===== Provided data =====
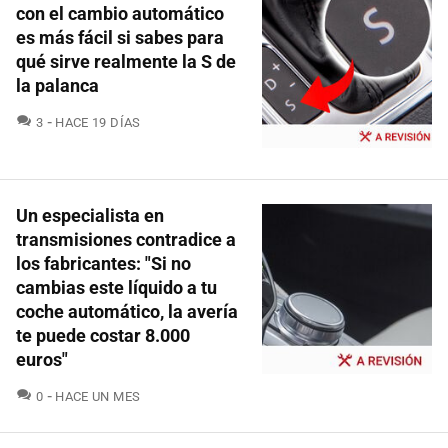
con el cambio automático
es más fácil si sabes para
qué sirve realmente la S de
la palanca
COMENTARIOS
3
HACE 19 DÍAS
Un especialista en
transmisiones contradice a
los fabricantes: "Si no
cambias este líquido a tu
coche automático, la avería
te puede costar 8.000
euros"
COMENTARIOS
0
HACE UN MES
=====
===== Provided data =====
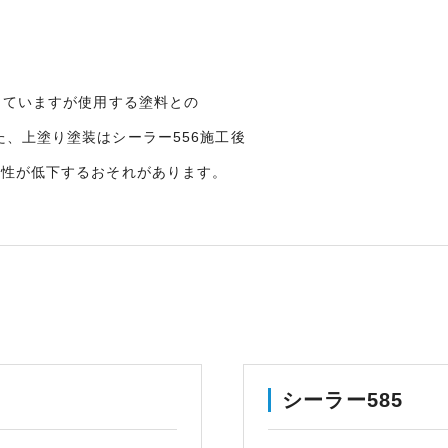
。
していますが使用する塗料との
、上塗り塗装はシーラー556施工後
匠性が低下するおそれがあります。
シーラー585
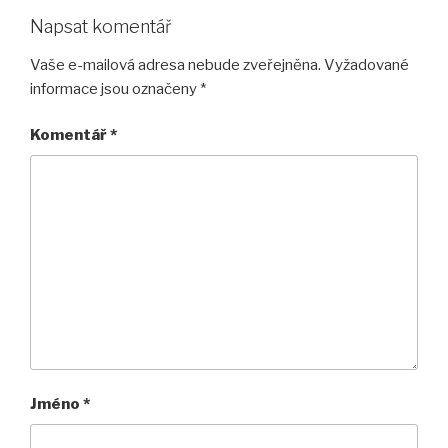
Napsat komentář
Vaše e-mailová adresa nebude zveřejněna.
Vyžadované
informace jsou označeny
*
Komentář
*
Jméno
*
=====
===== Provided data =====
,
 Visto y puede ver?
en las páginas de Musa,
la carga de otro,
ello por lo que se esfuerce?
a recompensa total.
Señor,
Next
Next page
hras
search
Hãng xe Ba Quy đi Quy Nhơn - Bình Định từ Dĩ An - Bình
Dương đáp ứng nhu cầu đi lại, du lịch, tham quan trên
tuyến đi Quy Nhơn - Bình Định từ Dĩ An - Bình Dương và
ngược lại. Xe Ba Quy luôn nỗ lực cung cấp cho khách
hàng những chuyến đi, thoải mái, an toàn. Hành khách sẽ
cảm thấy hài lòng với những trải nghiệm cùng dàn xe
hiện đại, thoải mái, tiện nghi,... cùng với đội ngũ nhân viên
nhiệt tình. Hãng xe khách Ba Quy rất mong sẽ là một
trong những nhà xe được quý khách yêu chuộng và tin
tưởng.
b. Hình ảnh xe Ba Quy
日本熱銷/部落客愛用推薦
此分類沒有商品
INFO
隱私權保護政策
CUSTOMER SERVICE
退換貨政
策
=====
- Task
Filter the entries down to the lines that include the string "Dương".

- Response area
Dương đáp ứng nhu cầu đi lại, du lịch, tham quan trên
tuyến đi Quy Nhơn - Bình Định từ Dĩ An - Bình Dương và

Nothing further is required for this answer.